Pharmacokinetic Evaluation of Intravenous Vitamin C: A Classic Pharmacokinetic Study,Clinical Pharmacokinetics

当前位置： X-MOL 学术 › Clin. Pharmacokinet. › 论文详情

Our official English website, www.x-mol.net, welcomes your feedback! (Note: you will need to create a separate account there.)

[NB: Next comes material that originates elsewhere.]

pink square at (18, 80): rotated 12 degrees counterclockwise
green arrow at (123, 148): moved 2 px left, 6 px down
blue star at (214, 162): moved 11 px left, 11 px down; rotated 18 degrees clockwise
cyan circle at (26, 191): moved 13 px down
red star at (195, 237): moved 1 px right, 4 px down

Pharmacokinetic Evaluation of Intravenous Vitamin C: A Classic Pharmacokinetic Study
Clinical Pharmacokinetics ( IF 4.5 ) Pub Date : 2022-06-25 , DOI: 10.1007/s40262-022-01142-1
Ping Chen ₁ , Greg Reed ₁ , Joyce Jiang ₂ , Yaohui Wang ₃ , Jean Sunega ₄ , Ruochen Dong ₁ , Yan Ma ₁ , Anna Esparham ₅ , Ryan Ferrell ₆ , Mark Levine ₃ , Jeanne Drisko ₇ , Qi Chen ₁

Affiliation

Purpose

Intravenous vitamin C (IVC) is used in a variety of disorders with limited supporting pharmacokinetic data. Herein we report a pharmacokinetic study in healthy volunteers and cancer participants with IVC doses in the range of 1–100 g.

Methods

A pharmacokinetic study was conducted in 21 healthy volunteers and 12 oncology participants. Healthy participants received IVC infusions of 1–100 g; oncology participants received IVC infusions of 25–100 g. Serial blood and complete urine samples were collected pre-infusion and for 24 h post-infusion. Pharmacokinetic parameters were computed using noncompartmental methods. Adverse events were monitored during the study.

Results

In both cohorts, IVC exhibited first-order kinetics at doses up to 75 g. At 100 g, maximum concentration (C_max) plateaued in both groups, whereas area under the concentration–time curve (AUC) only plateaued in the healthy group. IVC was primarily excreted through urine. No saturation of clearance was observed; however, the mean 24-h total IVC excretion in urine for all doses was lower in oncology participants (89% of dose) than in healthy participants at 100 g (99%). No significant adverse events were observed; thus, maximum tolerated dose (MTD) was not reached.

Conclusion

IVC followed first-order pharmacokinetics up to 75 g and at up to 100 g had complete renal clearance in 24 h. IVC up to 100 g elicited no adverse effects or significant physiological/biochemical changes and appears to be safe. These data can be used to rectify existing misinformation and to guide future clinical trials.

Registration

ClinicalTrials.gov identifier number NCT01833351.

中文翻译：

静脉注射维生素 C 的药代动力学评价：经典药代动力学研究

目的

静脉注射维生素 C (IVC) 可用于支持药代动力学数据有限的多种疾病。在此，我们报告了一项针对 IVC 剂量在 1-100 g 范围内的健康志愿者和癌症参与者的药代动力学研究。

方法

在 21 名健康志愿者和 12 名肿瘤学参与者中进行了一项药代动力学研究。健康参与者接受了 1-100 g 的 IVC 输注；肿瘤学参与者接受了 25-100 g 的 IVC 输注。在输注前和输注后 24 小时收集系列血液和完整尿液样本。使用非隔室方法计算药代动力学参数。在研究期间监测不良事件。

结果

在这两个队列中，IVC 在高达 75 g 的剂量下表现出一级动力学。在 100 g 时，两组的_{最大浓度 (Cmax})均达到稳定状态，而浓度-时间曲线下面积 (AUC) 仅在健康组中达到稳定状态。IVC 主要通过尿液排出。没有观察到清除率饱和；然而，在所有剂量下，肿瘤学参与者的平均 24 小时尿中总 IVC 排泄量（89% 的剂量）低于 100 g 的健康参与者（99%）。没有观察到明显的不良事件；因此，未达到最大耐受剂量（MTD）。